PROBLEM TO SOLVE.
Extract the final stretch of the data: the line that contains "For every layout" and every line after it, unaltered, and no other lines.

Dataset entries
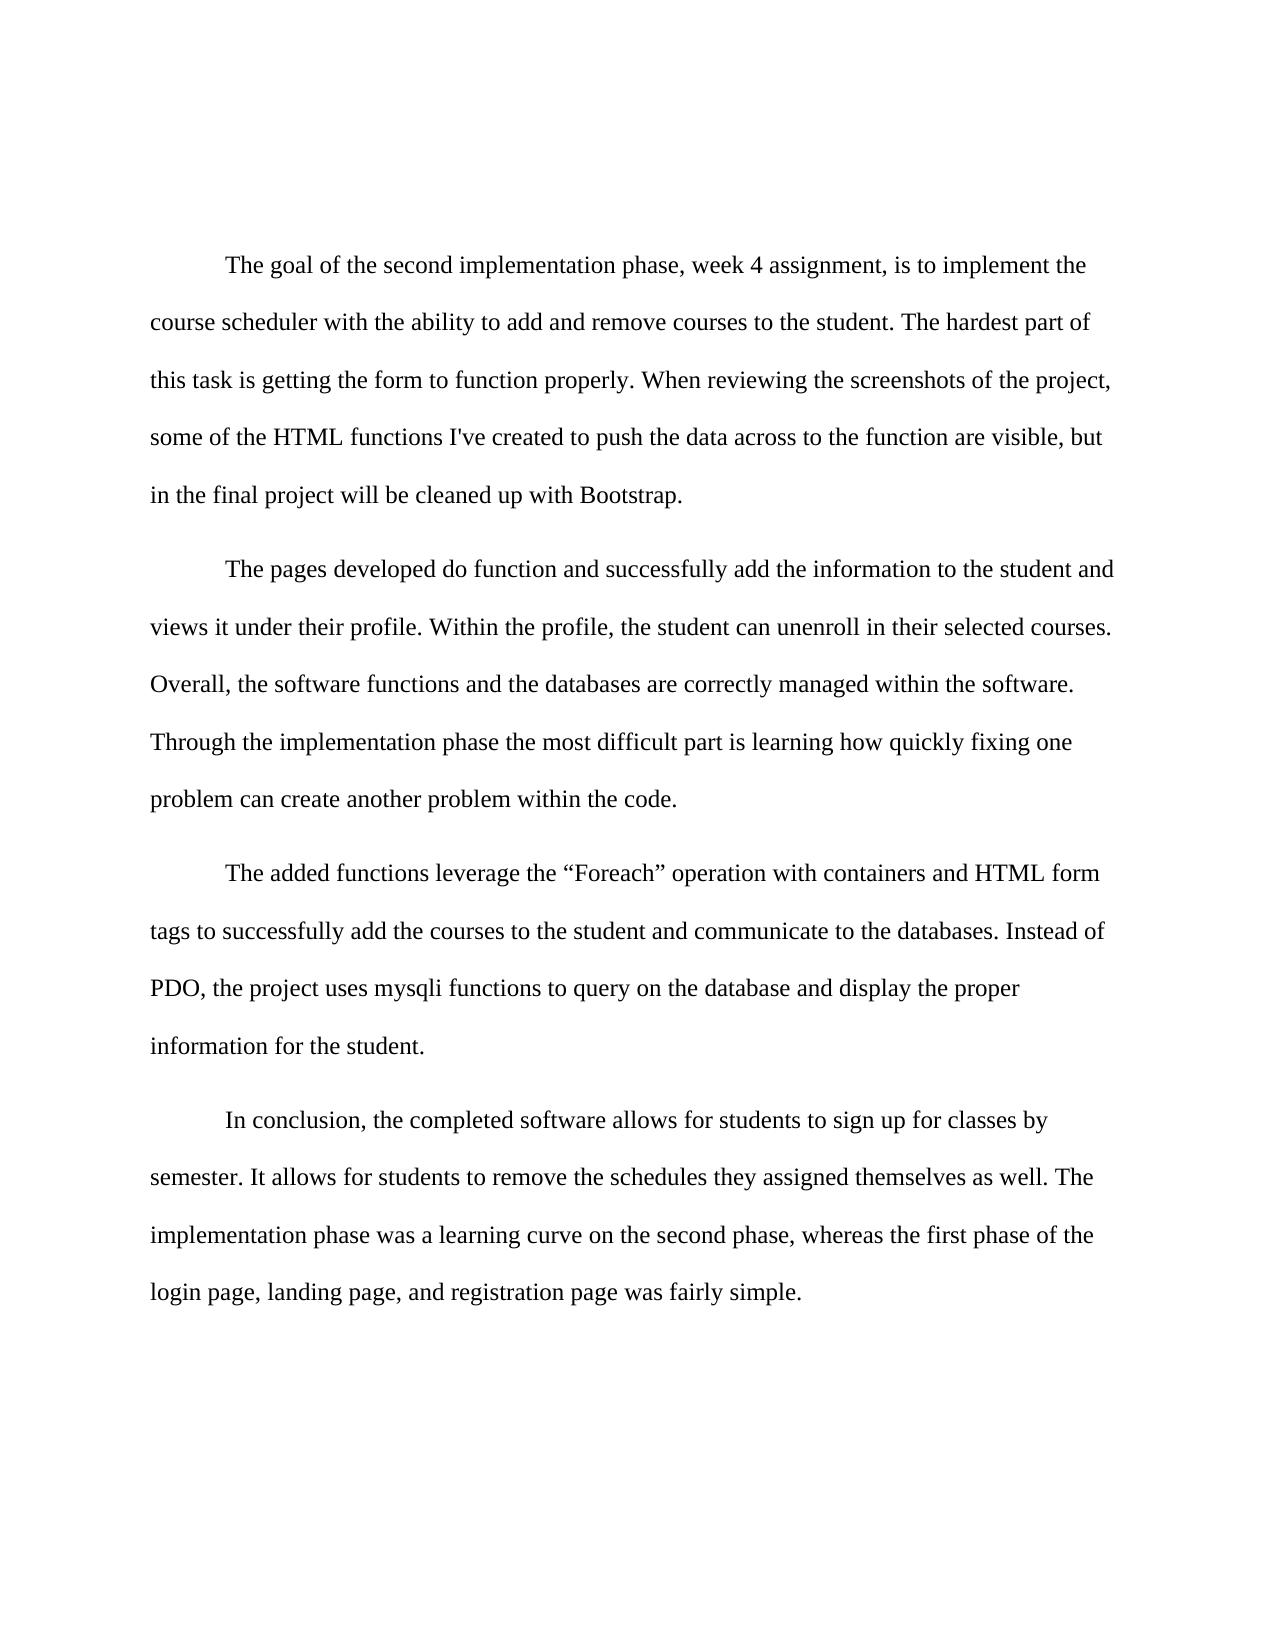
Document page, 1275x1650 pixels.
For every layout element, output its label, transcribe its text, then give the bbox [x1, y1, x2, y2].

text The goal of the second implementation phase, week 4 assignment, is to implement the course scheduler with the ability to add and remove courses to the student. The hardest part of this task is getting the form to function properly. When reviewing the screenshots of the project, some of the HTML functions I've created to push the data across to the function are visible, but in the final project will be cleaned up with Bootstrap. [150, 250, 1125, 509]
text The pages developed do function and successfully add the information to the student and views it under their profile. Within the profile, the student can unenroll in their selected courses. Overall, the software functions and the databases are correctly managed within the software. Through the implementation phase the most difficult part is learning how quickly fixing one problem can create another problem within the code. [150, 554, 1125, 813]
text The added functions leverage the “Foreach” operation with containers and HTML form tags to successfully add the courses to the student and communicate to the databases. Instead of PDO, the project uses mysqli functions to query on the database and display the proper information for the student. [150, 858, 1125, 1059]
text In conclusion, the completed software allows for students to sign up for classes by semester. It allows for students to remove the schedules they assigned themselves as well. The implementation phase was a learning curve on the second phase, whereas the first phase of the login page, landing page, and registration page was fairly simple. [150, 1105, 1125, 1306]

RESPONSE BOX.
For every layout element, output its label, transcribe its text, then give the bbox [x1, y1, x2, y2].

text The goal of the second implementation phase, week 4 assignment, is to implement the course scheduler with the ability to add and remove courses to the student. The hardest part of this task is getting the form to function properly. When reviewing the screenshots of the project, some of the HTML functions I've created to push the data across to the function are visible, but in the final project will be cleaned up with Bootstrap. [150, 250, 1125, 509]
text The pages developed do function and successfully add the information to the student and views it under their profile. Within the profile, the student can unenroll in their selected courses. Overall, the software functions and the databases are correctly managed within the software. Through the implementation phase the most difficult part is learning how quickly fixing one problem can create another problem within the code. [150, 554, 1125, 813]
text The added functions leverage the “Foreach” operation with containers and HTML form tags to successfully add the courses to the student and communicate to the databases. Instead of PDO, the project uses mysqli functions to query on the database and display the proper information for the student. [150, 858, 1125, 1059]
text In conclusion, the completed software allows for students to sign up for classes by semester. It allows for students to remove the schedules they assigned themselves as well. The implementation phase was a learning curve on the second phase, whereas the first phase of the login page, landing page, and registration page was fairly simple. [150, 1105, 1125, 1306]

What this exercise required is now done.